* **TEXTE À EXAMINER**:

══════

Quand le juge administratif met en garde les autorités locales afin de ne pas compromettre « la cohérence, l’efficacité et la lisibilité des mesures prises par les autorités compétentes de l’Etat » pour lutter contre l’épidémie de Covid 19 (Ta de Strasbourg, 3 novembre 2020, Préfet du Haut Rhin, n° 2006788) .
Alors que le débat bat son plein, dans cette période marquée par un nouveau confinement, sur l’ouverture des commerces essentiels à la nation ou encore l’ouverture des librairies, la survie des commerces de proximité est au cœur des préoccupations des politiques locales.
C’est en ce sens que le maire de Colmar, par un arrêté en date du 31 octobre 2020, a autorisé l’ensemble des commerces non alimentaires de vente au détail de sa commune à rouvrir à compter du 4 novembre 2020 à 8 h 30 dans le respect des mesures d’hygiène et distanciation sociales prescrites dans le cadre de la réglementation contre l’épidémie de Covid 19.
Le Préfet du Haut Rhin, sur le fondement de l’article L. 554-1 du code de justice administrative (procédure de suspension pour déféré), a saisi le Tribunal administratif de Strasbourg d’une demande de suspension d’exécution de cet arrêté.

══════

* **ENREGISTREMENTS FOURNIS**:
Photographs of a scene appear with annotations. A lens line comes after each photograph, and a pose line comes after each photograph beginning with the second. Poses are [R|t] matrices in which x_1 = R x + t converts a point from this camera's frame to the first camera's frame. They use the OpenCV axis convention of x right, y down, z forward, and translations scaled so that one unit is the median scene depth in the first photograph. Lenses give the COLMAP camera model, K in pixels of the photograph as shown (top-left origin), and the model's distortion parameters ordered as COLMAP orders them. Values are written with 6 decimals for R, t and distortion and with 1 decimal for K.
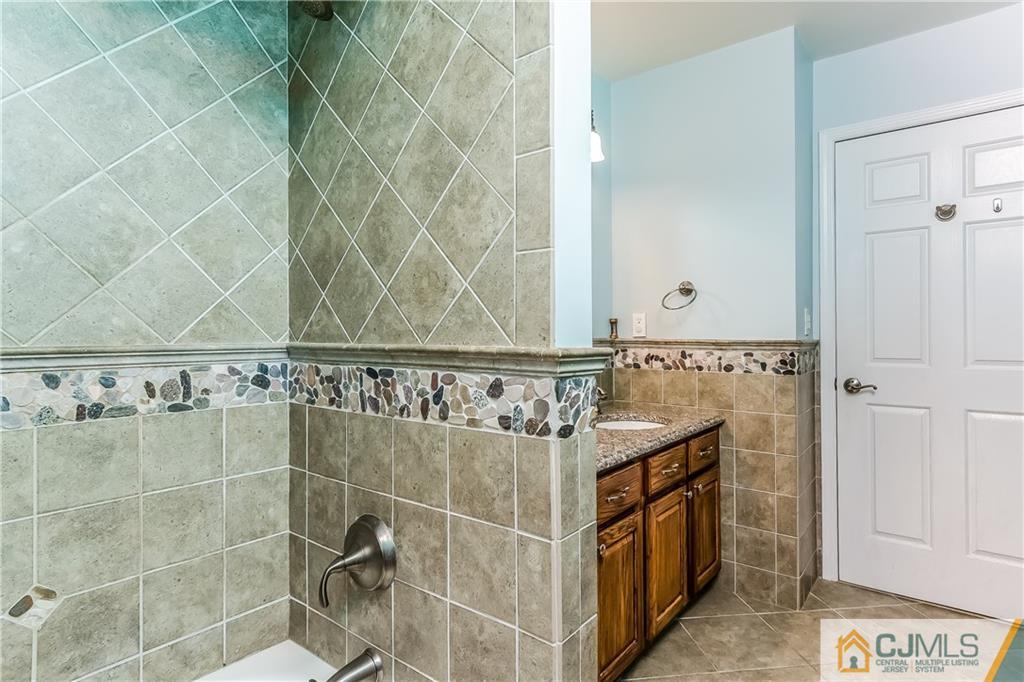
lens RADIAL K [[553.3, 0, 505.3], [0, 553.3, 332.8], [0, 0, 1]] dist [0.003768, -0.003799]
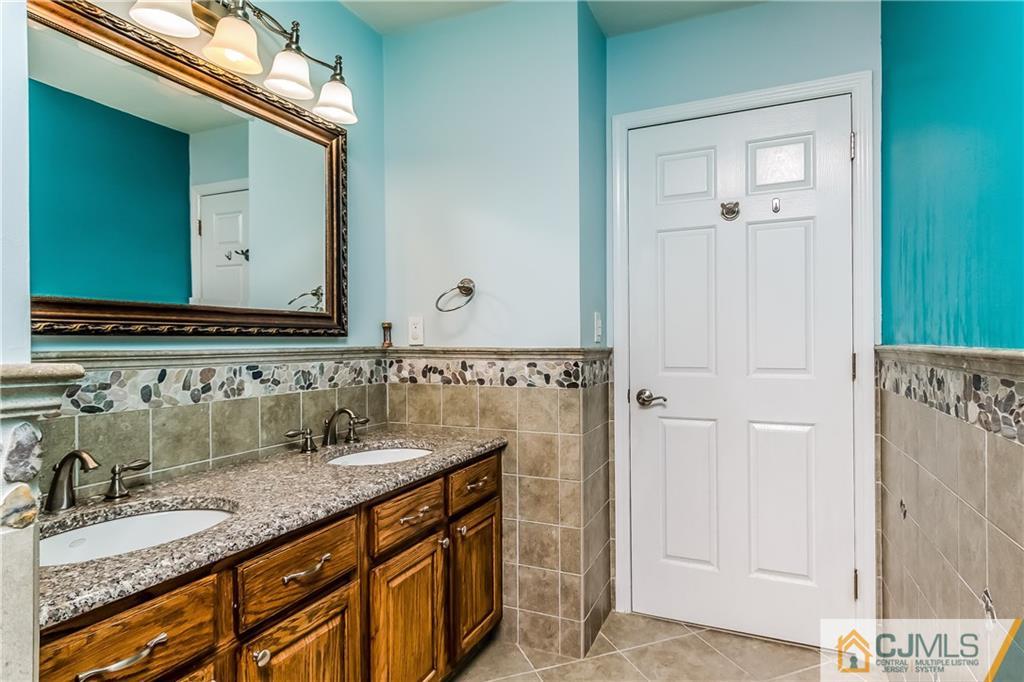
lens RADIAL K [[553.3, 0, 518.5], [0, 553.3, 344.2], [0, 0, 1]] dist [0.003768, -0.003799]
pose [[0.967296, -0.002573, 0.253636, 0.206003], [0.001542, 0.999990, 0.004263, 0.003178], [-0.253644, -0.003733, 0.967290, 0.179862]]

══════

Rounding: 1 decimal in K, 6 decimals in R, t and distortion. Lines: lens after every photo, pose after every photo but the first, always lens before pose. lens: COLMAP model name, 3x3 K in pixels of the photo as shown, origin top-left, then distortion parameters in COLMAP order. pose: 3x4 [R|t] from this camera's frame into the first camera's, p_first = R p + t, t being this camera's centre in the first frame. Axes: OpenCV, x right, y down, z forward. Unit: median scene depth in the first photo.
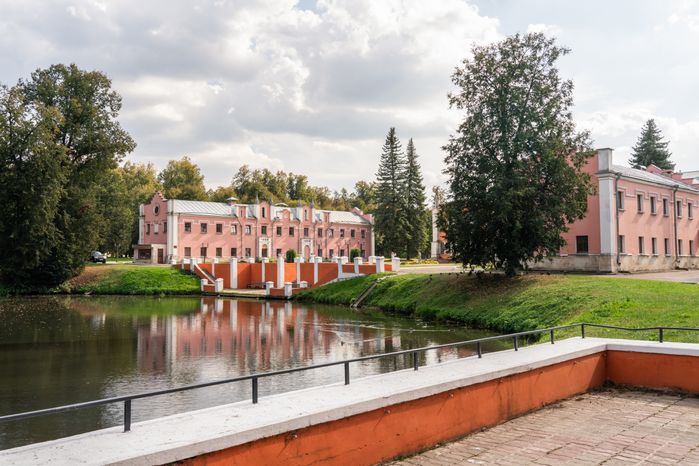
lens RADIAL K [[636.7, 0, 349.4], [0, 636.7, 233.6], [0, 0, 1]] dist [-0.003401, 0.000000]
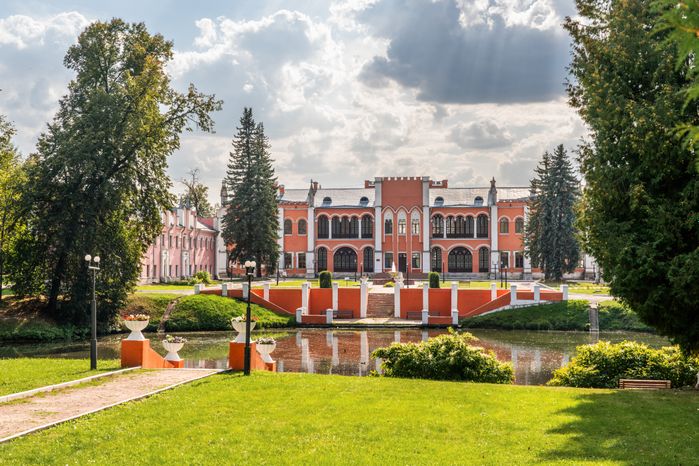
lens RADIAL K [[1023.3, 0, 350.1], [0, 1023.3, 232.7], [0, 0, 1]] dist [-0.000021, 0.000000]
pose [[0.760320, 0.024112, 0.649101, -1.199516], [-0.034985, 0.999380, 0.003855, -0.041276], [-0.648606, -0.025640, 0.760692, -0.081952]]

══════

* **TRAVAIL DEMANDÉ**: Prolongez le texte sur l'arrêté du maire de Colmar autorisant la réouverture des commerces en reprenant après sa dernière phrase.

* **RÉPONSE CI-DESSOUS**:
Dans un premier temps, le Président du Tribunal procède à un rappel des dispositions du code de la santé publique qui permettent notamment, au Premier Ministre, dans le cadre de l’état d’urgence sanitaire, d’ordonner la fermeture provisoire et de réglementer l'ouverture, y compris les conditions d'accès et de présence, d'une ou plusieurs catégories d'établissements recevant du public ainsi que des lieux de réunion, en garantissant l'accès des personnes aux biens et services de première nécessité.
Le Tribunal qualifie de « police spéciale » la compétence ainsi donnée aux autorités de l’Etat de prendre des mesures permettant de mettre fin à une catastrophe sanitaire.
Il rappelle également que lorsque le Premier ministre ou le ministre chargé de la santé prennent de telles mesures, ils peuvent habiliter le représentant de l'Etat territorialement compétent à prendre toutes les mesures générales ou individuelles d'application de ces dispositions.
Le Tribunal rappelle ensuite les buts classiques poursuivis par le pouvoir de police générale du maire que sont la sûreté, la sécurité et à la salubrité publiques.
Ces pouvoirs trouvent leur fondement dans l’article L. 2542-2 du Code général des collectivités territoriales.
Toutefois, après un tel rappel, le Président du Tribunal de Strasbourg fait « primer » classiquement la police spéciale des autorités de l’Etat sur celle du maire dans le cadre spécifique de la lutte contre le Covid 19.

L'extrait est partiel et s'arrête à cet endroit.